Selected passage START
Original Victorian Terrace in Church Street March 2007
Original Victorian Terrace in Church Street March 2007

Landscape

Slip End, close to the Chiltern Hills, stands at a much higher elevation than much of Bedfordshire. The north-west end of Front Street stands about 538 feet above sea level and the south-east end about 549 feet. The church is about 520 feet above sea-level.

The underlying geology is of a type known, rather enigmatically, as Lambeth Group. It comprises clay, silt and sand and was laid down as recently as 55 to 65 million years ago in the swamps, estuaries and deltas of the Palaeogene Period. The soil is clay with flints formed up to 5 million years ago in the Quarternary and Neogene Periods.

Slip End sign March 2007
Slip End sign March 2007

Name

The name probably comes from the Old English slyppe meaning slimy or muddy. Thus Slip End was the muddy end of Caddington. Given the clay soil this would make a certain amount of sense.
Selected passage END
Data section START
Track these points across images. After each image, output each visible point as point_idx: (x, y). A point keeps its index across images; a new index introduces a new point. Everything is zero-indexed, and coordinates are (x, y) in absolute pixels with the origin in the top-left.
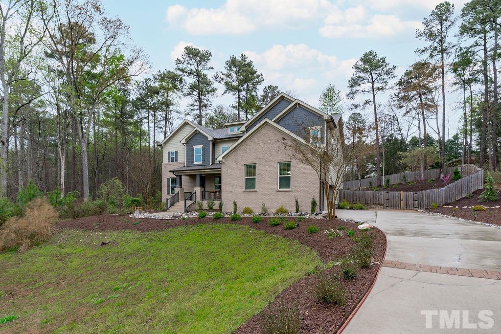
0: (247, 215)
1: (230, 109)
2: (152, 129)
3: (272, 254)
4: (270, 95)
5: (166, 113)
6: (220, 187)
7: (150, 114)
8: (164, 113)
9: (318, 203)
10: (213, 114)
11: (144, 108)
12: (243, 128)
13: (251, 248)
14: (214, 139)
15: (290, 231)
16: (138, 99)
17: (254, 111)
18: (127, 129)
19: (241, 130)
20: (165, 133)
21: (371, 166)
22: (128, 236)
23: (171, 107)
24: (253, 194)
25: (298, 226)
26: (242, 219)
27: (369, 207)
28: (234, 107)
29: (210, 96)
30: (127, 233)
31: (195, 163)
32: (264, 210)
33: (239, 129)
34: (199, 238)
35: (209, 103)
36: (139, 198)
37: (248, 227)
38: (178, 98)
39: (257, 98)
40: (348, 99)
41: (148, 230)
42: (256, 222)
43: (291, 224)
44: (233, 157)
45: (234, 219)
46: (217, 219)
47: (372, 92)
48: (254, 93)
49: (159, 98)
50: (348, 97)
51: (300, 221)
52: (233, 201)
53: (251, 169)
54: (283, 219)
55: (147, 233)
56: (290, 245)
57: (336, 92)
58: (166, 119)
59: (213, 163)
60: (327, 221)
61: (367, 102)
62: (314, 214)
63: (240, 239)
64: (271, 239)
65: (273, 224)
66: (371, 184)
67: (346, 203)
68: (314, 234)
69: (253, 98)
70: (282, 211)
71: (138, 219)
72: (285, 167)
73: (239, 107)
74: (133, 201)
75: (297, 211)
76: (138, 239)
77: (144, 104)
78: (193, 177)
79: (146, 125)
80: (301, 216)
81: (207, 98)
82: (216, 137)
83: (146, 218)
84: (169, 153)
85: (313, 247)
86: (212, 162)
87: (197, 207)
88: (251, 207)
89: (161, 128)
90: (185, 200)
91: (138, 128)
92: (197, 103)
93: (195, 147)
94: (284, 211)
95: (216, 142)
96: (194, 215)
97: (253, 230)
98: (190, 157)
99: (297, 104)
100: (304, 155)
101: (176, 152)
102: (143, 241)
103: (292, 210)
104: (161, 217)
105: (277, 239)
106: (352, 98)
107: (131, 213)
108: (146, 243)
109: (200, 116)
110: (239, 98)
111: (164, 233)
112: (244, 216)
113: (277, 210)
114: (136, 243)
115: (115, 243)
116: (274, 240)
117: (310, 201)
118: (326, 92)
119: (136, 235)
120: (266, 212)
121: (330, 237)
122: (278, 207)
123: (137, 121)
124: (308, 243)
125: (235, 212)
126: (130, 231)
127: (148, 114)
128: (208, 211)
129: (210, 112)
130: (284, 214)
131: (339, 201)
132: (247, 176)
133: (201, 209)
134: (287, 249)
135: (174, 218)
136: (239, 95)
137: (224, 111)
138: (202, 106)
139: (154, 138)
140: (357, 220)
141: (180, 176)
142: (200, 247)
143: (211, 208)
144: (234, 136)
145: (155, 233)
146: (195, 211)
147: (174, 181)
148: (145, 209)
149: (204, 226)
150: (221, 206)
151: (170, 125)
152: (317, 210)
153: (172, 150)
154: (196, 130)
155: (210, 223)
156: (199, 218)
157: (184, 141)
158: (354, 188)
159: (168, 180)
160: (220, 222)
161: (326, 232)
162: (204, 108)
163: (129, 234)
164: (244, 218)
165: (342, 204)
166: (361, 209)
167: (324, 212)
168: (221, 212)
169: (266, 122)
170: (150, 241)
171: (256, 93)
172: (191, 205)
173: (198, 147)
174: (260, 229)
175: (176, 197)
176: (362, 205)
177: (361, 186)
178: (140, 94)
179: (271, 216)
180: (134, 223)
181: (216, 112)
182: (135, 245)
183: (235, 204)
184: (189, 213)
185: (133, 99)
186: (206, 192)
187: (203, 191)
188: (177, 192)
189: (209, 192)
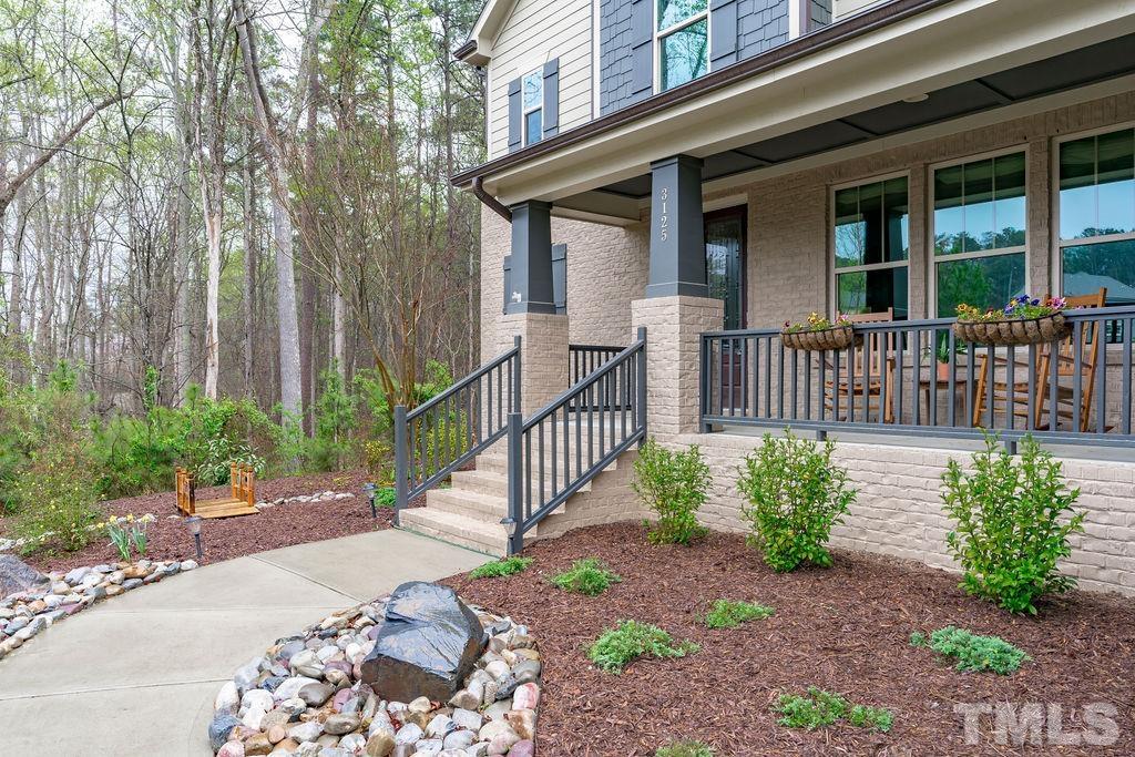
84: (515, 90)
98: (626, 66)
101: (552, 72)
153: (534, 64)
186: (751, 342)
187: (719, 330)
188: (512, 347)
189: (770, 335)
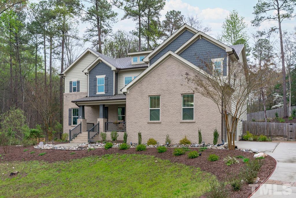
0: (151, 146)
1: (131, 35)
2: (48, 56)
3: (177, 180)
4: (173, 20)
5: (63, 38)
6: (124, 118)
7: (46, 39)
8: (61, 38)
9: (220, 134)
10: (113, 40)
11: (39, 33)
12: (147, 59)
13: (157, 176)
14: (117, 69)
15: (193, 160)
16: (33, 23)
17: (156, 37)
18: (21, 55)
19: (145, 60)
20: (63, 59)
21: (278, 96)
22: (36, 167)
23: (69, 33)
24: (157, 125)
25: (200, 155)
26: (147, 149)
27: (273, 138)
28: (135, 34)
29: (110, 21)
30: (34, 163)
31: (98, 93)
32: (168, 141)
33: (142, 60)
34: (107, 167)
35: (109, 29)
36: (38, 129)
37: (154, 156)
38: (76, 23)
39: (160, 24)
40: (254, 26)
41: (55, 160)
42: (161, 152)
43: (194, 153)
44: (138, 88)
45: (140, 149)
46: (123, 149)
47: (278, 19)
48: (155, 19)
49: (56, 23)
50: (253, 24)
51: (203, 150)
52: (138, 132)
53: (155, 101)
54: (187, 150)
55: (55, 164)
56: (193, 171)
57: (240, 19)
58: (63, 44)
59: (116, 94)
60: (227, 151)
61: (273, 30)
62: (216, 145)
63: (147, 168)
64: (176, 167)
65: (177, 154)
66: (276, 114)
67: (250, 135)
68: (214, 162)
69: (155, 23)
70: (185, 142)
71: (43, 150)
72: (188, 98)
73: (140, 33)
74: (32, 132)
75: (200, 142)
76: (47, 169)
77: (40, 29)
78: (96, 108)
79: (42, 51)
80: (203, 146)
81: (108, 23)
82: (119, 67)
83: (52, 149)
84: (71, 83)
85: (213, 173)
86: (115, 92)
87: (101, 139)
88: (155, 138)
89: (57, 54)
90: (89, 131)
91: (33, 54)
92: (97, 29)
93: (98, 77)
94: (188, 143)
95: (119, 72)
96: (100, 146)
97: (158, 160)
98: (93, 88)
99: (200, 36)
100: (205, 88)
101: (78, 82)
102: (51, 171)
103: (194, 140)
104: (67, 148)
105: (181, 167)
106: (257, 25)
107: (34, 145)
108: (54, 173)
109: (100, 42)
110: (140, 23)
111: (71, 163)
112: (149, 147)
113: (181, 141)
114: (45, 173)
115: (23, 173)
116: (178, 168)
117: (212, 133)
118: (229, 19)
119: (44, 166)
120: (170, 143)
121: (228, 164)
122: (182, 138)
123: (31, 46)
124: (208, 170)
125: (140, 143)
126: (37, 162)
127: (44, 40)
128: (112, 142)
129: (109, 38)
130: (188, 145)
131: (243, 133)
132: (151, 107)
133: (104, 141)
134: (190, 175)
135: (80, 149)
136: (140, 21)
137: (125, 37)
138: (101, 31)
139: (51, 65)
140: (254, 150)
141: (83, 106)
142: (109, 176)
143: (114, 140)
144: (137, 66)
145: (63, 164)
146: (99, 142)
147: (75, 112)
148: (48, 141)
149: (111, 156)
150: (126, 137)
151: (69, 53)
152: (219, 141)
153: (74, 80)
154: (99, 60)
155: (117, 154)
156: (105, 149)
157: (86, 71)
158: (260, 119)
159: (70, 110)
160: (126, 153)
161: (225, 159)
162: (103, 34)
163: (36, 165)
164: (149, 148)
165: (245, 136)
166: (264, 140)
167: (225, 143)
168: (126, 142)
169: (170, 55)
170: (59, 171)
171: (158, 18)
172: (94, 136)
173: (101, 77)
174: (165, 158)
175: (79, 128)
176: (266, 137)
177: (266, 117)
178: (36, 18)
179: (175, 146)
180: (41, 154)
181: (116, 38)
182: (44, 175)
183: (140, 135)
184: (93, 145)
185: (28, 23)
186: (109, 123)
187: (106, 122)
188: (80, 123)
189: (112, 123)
Data section END
*Requirement 1*.
List every geological period that the Slip End passage names.
*Requirement 2*.
Answer these questions from the Slip End passage:
(a) About how high above sea level is the church?
(b) What does the Old English word slyppe mean?
(c) What kind of soil does Slip End have?
*Requirement 3*.
Reproduce the part of the Slip End passage that begins with the words "The underlying geology" and ends with "amount of sense.".

*Written reply 1*.
Palaeogene Period
Quarternary Period
Neogene Period

*Written reply 2*.
(a) About 520 feet.
(b) Slimy or muddy.
(c) Clay with flints.

*Written reply 3*.
The underlying geology is of a type known, rather enigmatically, as Lambeth Group. It comprises clay, silt and sand and was laid down as recently as 55 to 65 million years ago in the swamps, estuaries and deltas of the Palaeogene Period. The soil is clay with flints formed up to 5 million years ago in the Quarternary and Neogene Periods.

Slip End sign March 2007
Slip End sign March 2007

Name

The name probably comes from the Old English slyppe meaning slimy or muddy. Thus Slip End was the muddy end of Caddington. Given the clay soil this would make a certain amount of sense.